IGNACIO CAMACHO-ABC

  • Lo único comprensible de este desvarío es que el presidente ha tropezado con un tipo con su misma falta de principios

No intenten comprenderlo. No formulen hipótesis alambicadas. No atribuyan inteligencia táctica, ni mucho menos estratégica, a quienes sólo tienen de la política un concepto instrumental, maniobrero, de pragmatismo barato. No busquen lógica donde no hay más que oportunismo y afán de supervivencia a corto plazo. El enredo de la amnistía es exactamente lo que parece: la consecuencia de haber depositado el destino de una ambición personal en las manos de un manojo de delincuentes decididos a aprovechar un guiño de la suerte. Esta vez resulta cierto que la verdad es la realidad, y la realidad la tenemos delante: el Gobierno se ha embarcado en una aventura incontrolable cuyo desenlace depende de unos extorsionadores profesionales sin más objetivo que el de evitar la cárcel. El resto es chatarra argumental, baratijas retóricas para encubrir la triste evidencia de que la escena pública española se ha convertido en una partida entre tahúres de poca monta.

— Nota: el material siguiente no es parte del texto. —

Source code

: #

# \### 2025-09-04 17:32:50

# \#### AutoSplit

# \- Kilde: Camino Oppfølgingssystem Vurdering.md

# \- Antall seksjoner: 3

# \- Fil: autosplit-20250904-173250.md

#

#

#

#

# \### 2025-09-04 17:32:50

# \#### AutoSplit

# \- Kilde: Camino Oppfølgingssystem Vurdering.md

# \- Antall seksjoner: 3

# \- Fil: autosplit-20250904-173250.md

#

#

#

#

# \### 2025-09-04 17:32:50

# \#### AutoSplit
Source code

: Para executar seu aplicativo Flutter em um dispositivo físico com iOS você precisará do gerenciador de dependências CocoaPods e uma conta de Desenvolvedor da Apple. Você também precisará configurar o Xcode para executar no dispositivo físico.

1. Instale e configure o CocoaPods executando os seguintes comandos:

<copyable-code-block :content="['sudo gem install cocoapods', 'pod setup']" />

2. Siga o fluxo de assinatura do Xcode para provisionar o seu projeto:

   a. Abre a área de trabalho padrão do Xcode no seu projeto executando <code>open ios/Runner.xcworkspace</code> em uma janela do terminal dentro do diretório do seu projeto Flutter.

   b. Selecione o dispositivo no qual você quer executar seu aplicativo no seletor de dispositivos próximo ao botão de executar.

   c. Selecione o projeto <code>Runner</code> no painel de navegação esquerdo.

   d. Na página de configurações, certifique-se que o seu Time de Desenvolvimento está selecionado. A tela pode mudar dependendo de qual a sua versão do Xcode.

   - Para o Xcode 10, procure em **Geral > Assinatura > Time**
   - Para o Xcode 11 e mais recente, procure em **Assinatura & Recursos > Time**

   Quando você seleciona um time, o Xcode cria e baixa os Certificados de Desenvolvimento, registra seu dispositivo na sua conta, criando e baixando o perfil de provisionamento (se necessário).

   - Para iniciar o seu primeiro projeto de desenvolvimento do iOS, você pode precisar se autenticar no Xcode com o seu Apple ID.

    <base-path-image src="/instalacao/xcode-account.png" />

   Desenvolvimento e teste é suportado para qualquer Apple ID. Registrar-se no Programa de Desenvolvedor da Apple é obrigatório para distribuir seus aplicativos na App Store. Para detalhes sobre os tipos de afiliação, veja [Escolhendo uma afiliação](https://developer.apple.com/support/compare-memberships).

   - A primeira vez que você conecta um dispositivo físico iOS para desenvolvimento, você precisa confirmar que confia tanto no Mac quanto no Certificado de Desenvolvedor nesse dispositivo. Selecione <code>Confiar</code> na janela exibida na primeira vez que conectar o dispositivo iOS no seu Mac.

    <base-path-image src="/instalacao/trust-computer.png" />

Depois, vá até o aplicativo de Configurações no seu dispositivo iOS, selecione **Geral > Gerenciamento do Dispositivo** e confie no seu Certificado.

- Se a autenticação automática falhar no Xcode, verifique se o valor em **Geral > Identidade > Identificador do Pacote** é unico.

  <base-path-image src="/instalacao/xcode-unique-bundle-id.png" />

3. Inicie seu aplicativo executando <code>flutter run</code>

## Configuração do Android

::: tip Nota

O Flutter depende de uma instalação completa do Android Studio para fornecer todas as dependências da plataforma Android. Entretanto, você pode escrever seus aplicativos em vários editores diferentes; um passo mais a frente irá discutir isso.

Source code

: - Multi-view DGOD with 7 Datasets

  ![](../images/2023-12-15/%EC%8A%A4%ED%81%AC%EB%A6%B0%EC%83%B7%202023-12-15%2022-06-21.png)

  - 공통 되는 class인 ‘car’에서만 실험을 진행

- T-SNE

A partir de ahí carecen de importancia los detalles. Que si Pumpido está emitiendo el mensaje de que ni siquiera su hábil cocina constructivista puede aderezar un guiso tan incomestible como el de amparar los turbios manejos del separatismo con Putin –alta traición– bajo el manto de la amnistía. Que si en vísperas de una reunión de Bolaños con el comisario europeo de Justicia era inconveniente llevar en el equipaje una palmaria aberración jurídica. Que si Sánchez prefiere congelar el asunto hasta que pasen las elecciones de Galicia. Todo eso es verosímil. Pero el fondo de la cuestión consiste en que no es siempre posible normalizar una anomalía. Por mucho que el presidente se haya acostumbrado a hacerlo con cierto éxito, llega un momento en que los hechos se vuelven tercos y se resisten a encajar en moldes previos. Y el tiempo está demostrando la complicación, quizá la imposibilidad, de embutir una ley de impunidad discrecional en el ordenamiento de un Estado de derecho moderno.

Lo volverán a intentar, porque ya no les queda otro remedio que el de seguir el camino desquiciado que han emprendido. La oposición no les va a dar oxígeno. La Constitución prohíbe convocar elecciones antes de un año de las últimas, y además en estas condiciones sería un suicidio. Tendrán que borrar más líneas rojas –bonito eufemismo–, desdecirse de más compromisos, inventar más relatos ficticios para justificar el enésimo giro. Puigdemont no se conforma con un bautizo que limpie su pecado original: exige el borrado íntegro de todos los delitos y hasta de los indicios. Es probable que lo acabe obteniendo porque el sanchismo está encerrado tras el muro –¡¡la sanchosfera!!– que ha construido ladrillo a ladrillo sin querer ver que estaba haciendo sitio a un enemigo. Quizá lo único comprensible de este desvarío sea que el presidente se ha encontrado al fin con alguien con su misma falta de principios.